更新日:2025年10月10日
人道の風にほころぶ笑顔の輪
「“人道のまち”やおつ」
八百津町は、長野県から伊勢湾に注ぐ大河「木曽川」の中間点、面積は128.8㎢、人口は約9,600人のまちで、外交官として多くのユダヤ人難民を救った杉原千畝氏の出身地として知られています。
私は、当町が有する歴史や自然、地理的条件などを生かした、産業振興や観光、交流に重点を置き、一人でも多くの方が八百津町を訪れていただき、一人でも多くの方に八百津町に住んでいただけるような人口減少対策を推し進め、今後さらに“まちの誇り”を育みながら、人口が減っても活力のあるまち、いつまでも住み続けたいまちを町民のみなさんと共に築いていけるような“まちづくり”を目指しています。

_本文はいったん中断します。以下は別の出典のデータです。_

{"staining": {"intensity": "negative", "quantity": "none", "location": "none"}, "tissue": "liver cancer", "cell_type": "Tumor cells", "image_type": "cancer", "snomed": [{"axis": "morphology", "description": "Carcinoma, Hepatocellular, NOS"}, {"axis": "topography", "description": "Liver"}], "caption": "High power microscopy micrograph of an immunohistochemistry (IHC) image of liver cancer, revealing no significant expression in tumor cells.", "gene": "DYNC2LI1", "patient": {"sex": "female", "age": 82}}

観光面では、高さ215mを誇る日本一のバンジージャンプ「岐阜バンジー」があり、北海道から沖縄までの大勢のみなさんが毎月平均650人から700人来町され、バンジージャンプを楽しんでおられます。近年では池井戸潤氏協力のもと始動した「ハヤブサプロジェクト」をはじめ、八百津町本町通りを歩行者天国としキッチンカーやマルシェなどが集う「やおつストリートフェスティバル」を開催するなど、関係人口の創出にも積極的に取り組んでいます。また、秋には町内産の栗を使用した「栗きんとん」が名物として広く知られており、例年9月の新栗解禁の時期には、町内外から多くの方々がその味を求めて来町されています。栗の栽培に関する講習会をはじめとした地域特産品のブランド力向上、地場産業の振興への取り組みにも力を入れています。

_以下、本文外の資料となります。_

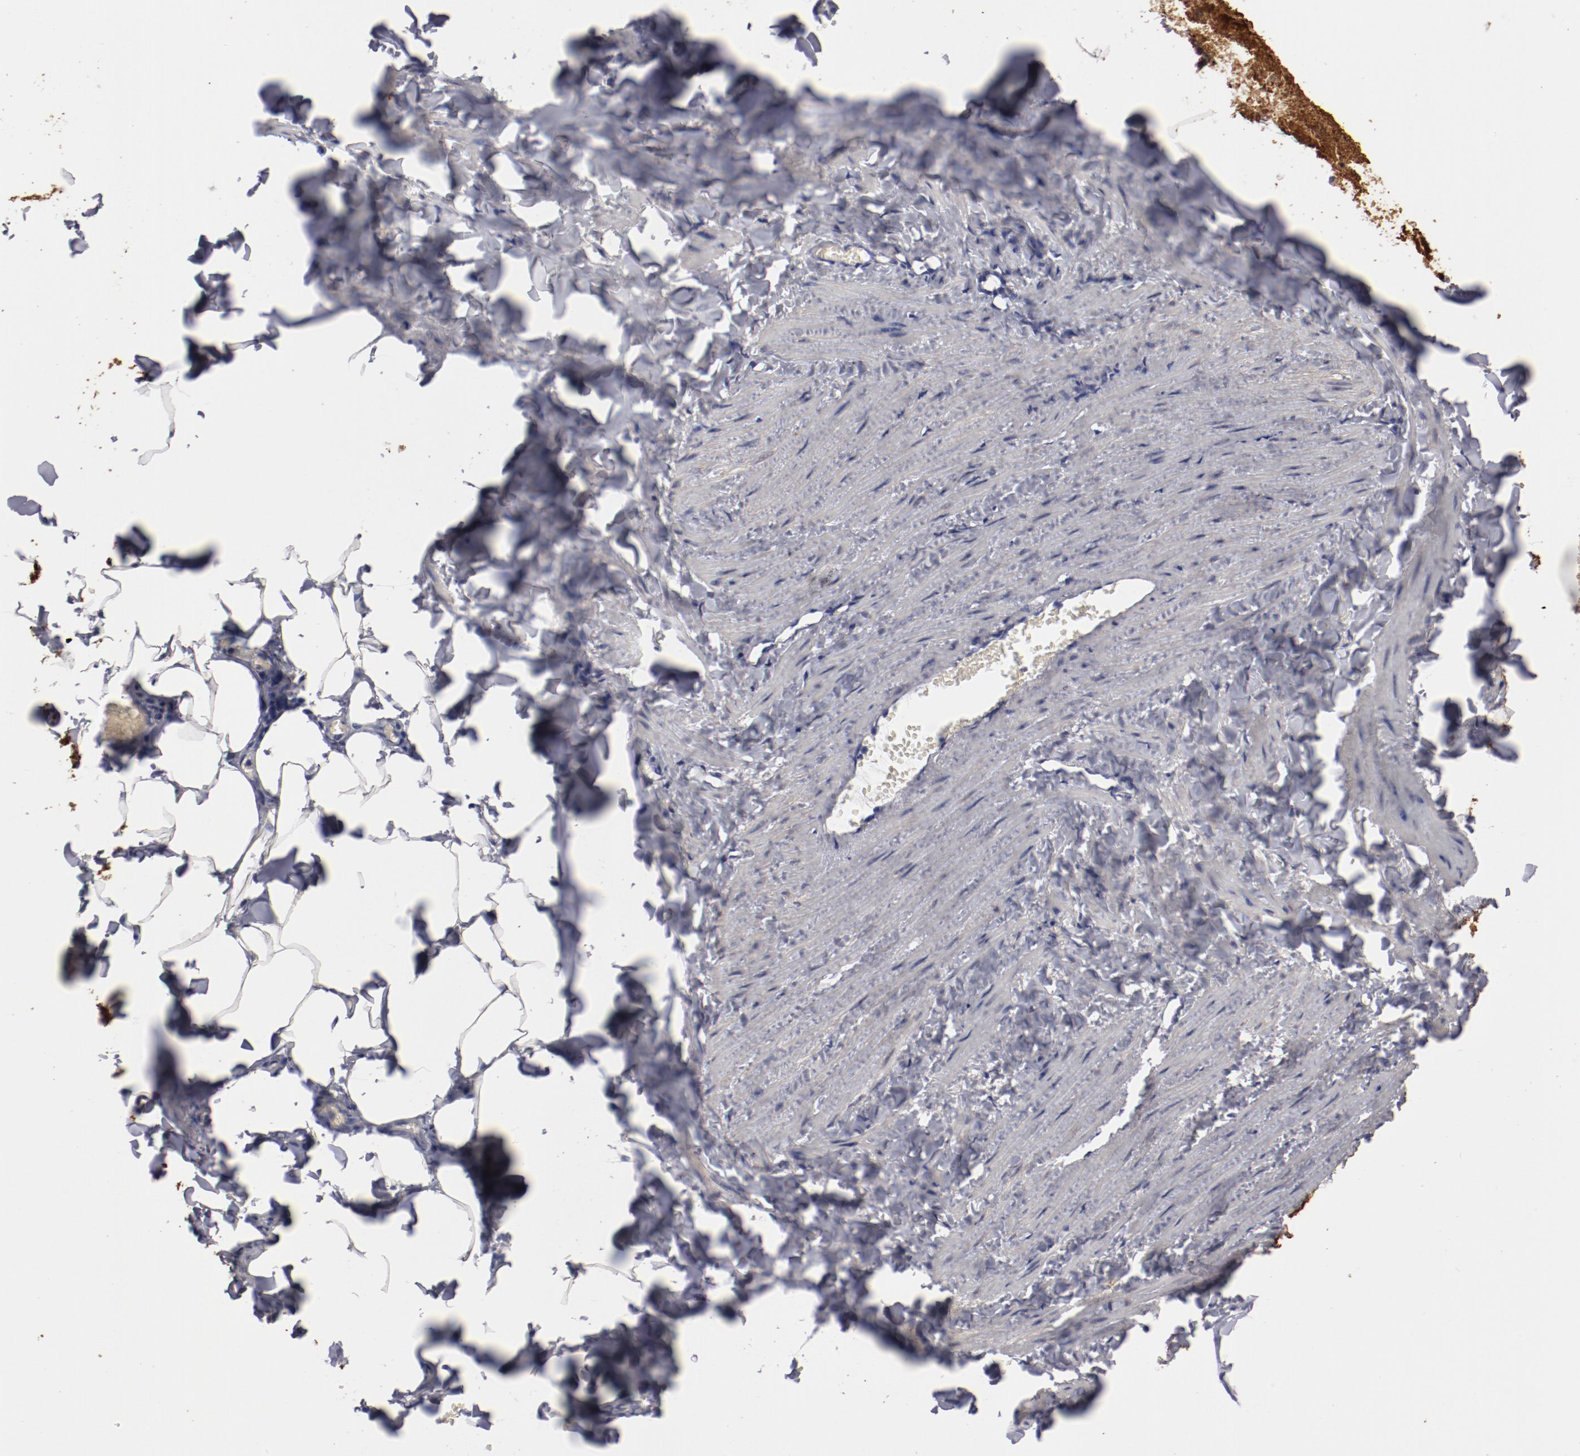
{"staining": {"intensity": "negative", "quantity": "none", "location": "none"}, "tissue": "adipose tissue", "cell_type": "Adipocytes", "image_type": "normal", "snomed": [{"axis": "morphology", "description": "Normal tissue, NOS"}, {"axis": "topography", "description": "Vascular tissue"}], "caption": "Immunohistochemistry (IHC) photomicrograph of normal human adipose tissue stained for a protein (brown), which exhibits no positivity in adipocytes.", "gene": "LRRC75B", "patient": {"sex": "male", "age": 41}}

国際交流面では、杉原千畝氏の出身地として、2019年にリトアニア・カウナス市と友好協力を締結し、毎年中学生のカウナス・ポーランド派遣事業も続けています。さらに、20名の町民によるリトアニア派遣事業も3回実施し、リトアニア・カウナス市との友好協力の強化を進めています。
今後に向けては新たな取り組みとして、「脱炭素プロジェクト」を目指し、「究極のクリーンエネルギー水素社会」づくりを民間企業と共同で、太陽光発電や地元間伐材を利用した木質バイオマス発電等の再生可能エネルギーを用いた水素製造プラントの建設事業を進め2028年には工場建物が完成、翌年度から製造される水素の出荷が始まる予定です。この未来を創る「水素製造事業」の取り組みは、地域資源を生かした新たな産業による地域経済の活性化に大きく寄与するものと期待しています。
全国1,700市町村、うち町村は629あります。自治体の多くは、安定的な地方財源の確保と、健全な財政運営を進めています。地方財源は、少子高齢化による社会保障費の増大に加え、人件費の増、物価・金利の上昇により歳出が増加せざるを得ない状況であることから、これを支えるため地方税、地方交付税等の安定的な地方税財源の確保に努めることが必要です。当町はさまざまな事業を行うために借入をする債務残高について、借入額が返済額を上回らないよう健全な財政運営に取り組み、職員一丸となって町政を推進し、町民の“安全・安心”を第一に、第6次総合計画に掲げました「安らぎとにぎわいが織りなすやおつらしさを育むまち」の実現を目指して、粉骨砕身町政の推進に努めてまいります。